DATASET EXTRACT =>

==*==

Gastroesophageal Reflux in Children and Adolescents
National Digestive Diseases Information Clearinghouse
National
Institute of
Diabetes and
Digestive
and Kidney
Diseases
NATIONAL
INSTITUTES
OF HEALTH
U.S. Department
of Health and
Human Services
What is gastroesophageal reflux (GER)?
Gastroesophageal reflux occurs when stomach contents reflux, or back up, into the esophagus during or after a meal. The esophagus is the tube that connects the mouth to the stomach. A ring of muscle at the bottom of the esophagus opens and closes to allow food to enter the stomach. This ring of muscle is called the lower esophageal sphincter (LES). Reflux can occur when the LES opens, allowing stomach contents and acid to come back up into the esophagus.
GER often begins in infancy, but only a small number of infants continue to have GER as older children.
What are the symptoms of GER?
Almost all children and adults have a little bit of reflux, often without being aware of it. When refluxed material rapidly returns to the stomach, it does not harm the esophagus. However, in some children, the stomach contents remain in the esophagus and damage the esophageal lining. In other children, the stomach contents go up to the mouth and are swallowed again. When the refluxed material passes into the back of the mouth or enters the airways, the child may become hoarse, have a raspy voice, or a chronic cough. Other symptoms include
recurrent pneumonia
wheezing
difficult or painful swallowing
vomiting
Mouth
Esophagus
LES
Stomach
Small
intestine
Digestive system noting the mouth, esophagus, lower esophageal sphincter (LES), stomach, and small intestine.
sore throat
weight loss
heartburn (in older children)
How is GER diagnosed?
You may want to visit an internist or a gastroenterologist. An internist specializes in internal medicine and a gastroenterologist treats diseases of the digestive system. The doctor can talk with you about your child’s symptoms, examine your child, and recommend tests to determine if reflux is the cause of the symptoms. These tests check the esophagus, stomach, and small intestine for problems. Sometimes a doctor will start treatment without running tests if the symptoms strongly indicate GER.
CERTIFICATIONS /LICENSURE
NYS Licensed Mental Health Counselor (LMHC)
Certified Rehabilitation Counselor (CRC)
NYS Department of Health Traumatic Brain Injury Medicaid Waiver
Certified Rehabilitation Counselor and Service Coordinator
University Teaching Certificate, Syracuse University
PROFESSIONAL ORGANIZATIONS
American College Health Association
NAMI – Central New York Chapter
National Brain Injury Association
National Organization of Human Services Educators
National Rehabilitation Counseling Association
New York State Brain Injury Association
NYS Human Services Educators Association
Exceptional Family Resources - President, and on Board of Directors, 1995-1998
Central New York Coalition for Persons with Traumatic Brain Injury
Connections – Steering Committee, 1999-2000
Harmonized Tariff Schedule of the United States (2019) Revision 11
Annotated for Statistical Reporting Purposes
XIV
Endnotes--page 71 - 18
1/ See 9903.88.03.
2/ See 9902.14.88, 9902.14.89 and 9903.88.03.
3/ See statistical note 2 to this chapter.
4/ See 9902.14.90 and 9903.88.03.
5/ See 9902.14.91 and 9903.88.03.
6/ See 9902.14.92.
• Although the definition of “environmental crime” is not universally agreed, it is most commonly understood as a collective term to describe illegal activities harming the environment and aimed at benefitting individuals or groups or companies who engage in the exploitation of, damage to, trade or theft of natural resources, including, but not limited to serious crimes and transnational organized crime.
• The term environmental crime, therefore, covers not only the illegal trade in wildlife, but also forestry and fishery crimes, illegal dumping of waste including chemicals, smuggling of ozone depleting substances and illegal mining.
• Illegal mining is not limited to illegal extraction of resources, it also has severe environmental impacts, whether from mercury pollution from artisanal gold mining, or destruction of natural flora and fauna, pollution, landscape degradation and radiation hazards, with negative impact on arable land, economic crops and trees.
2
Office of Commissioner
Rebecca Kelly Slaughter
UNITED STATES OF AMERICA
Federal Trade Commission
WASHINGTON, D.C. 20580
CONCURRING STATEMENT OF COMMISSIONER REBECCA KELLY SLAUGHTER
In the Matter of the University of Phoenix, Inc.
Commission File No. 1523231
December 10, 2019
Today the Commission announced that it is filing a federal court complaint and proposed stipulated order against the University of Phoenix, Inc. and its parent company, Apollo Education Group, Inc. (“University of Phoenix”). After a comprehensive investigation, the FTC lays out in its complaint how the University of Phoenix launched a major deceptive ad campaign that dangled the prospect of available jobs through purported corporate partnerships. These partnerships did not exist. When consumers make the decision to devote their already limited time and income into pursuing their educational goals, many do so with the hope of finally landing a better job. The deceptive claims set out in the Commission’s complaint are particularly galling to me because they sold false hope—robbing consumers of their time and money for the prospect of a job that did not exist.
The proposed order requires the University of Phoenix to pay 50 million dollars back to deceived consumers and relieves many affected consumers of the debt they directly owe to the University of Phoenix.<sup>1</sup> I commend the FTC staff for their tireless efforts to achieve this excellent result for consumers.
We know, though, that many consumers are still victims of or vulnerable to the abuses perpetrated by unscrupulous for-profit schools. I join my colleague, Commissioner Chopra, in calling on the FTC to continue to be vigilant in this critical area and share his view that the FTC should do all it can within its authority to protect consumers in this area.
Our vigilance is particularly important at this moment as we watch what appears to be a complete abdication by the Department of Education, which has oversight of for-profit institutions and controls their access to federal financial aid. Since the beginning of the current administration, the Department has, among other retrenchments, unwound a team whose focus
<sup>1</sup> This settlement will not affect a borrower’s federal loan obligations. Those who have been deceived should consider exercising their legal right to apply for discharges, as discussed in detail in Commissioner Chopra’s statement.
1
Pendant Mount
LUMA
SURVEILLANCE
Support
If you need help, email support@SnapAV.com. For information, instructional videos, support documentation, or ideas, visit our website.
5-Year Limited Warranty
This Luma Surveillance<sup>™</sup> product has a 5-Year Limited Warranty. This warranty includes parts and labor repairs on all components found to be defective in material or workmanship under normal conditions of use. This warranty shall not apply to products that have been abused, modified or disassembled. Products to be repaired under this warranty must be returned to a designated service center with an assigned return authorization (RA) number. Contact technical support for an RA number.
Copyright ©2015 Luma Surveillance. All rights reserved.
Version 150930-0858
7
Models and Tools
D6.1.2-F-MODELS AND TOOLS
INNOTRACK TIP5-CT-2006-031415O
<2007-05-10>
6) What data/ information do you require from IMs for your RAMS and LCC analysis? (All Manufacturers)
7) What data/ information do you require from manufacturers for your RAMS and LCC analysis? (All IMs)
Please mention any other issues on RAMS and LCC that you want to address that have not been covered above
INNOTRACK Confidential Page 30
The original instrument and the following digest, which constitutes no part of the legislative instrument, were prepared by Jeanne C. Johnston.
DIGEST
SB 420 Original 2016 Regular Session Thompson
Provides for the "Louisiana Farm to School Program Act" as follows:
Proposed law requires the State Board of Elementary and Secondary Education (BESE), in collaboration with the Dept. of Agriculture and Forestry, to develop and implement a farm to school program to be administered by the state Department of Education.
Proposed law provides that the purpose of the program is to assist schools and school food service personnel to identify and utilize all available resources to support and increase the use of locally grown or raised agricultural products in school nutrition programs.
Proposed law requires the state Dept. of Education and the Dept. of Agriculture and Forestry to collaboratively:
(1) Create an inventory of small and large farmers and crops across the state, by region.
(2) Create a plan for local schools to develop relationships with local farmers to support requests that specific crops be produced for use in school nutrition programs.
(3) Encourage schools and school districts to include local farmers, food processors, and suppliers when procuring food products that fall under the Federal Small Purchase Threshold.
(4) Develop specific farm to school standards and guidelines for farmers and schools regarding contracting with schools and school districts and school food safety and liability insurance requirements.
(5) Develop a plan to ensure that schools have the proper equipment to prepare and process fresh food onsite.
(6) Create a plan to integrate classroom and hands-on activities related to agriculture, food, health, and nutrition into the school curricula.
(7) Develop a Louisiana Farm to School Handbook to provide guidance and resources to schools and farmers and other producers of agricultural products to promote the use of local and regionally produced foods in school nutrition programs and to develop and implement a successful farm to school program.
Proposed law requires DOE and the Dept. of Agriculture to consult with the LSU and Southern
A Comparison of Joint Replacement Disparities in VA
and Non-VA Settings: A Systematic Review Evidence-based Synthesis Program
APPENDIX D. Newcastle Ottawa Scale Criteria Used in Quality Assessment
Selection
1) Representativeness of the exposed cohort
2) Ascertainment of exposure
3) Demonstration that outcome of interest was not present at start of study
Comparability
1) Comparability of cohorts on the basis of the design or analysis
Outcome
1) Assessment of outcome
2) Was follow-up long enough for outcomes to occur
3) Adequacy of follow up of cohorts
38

==*==

TASK DIRECTIONS => Out of the material above, gather each line where "they" appears.

EXERCISE RESPONSE =>
Today the Commission announced that it is filing a federal court complaint and proposed stipulated order against the University of Phoenix, Inc. and its parent company, Apollo Education Group, Inc. (“University of Phoenix”). After a comprehensive investigation, the FTC lays out in its complaint how the University of Phoenix launched a major deceptive ad campaign that dangled the prospect of available jobs through purported corporate partnerships. These partnerships did not exist. When consumers make the decision to devote their already limited time and income into pursuing their educational goals, many do so with the hope of finally landing a better job. The deceptive claims set out in the Commission’s complaint are particularly galling to me because they sold false hope—robbing consumers of their time and money for the prospect of a job that did not exist.
The proposed order requires the University of Phoenix to pay 50 million dollars back to deceived consumers and relieves many affected consumers of the debt they directly owe to the University of Phoenix.<sup>1</sup> I commend the FTC staff for their tireless efforts to achieve this excellent result for consumers.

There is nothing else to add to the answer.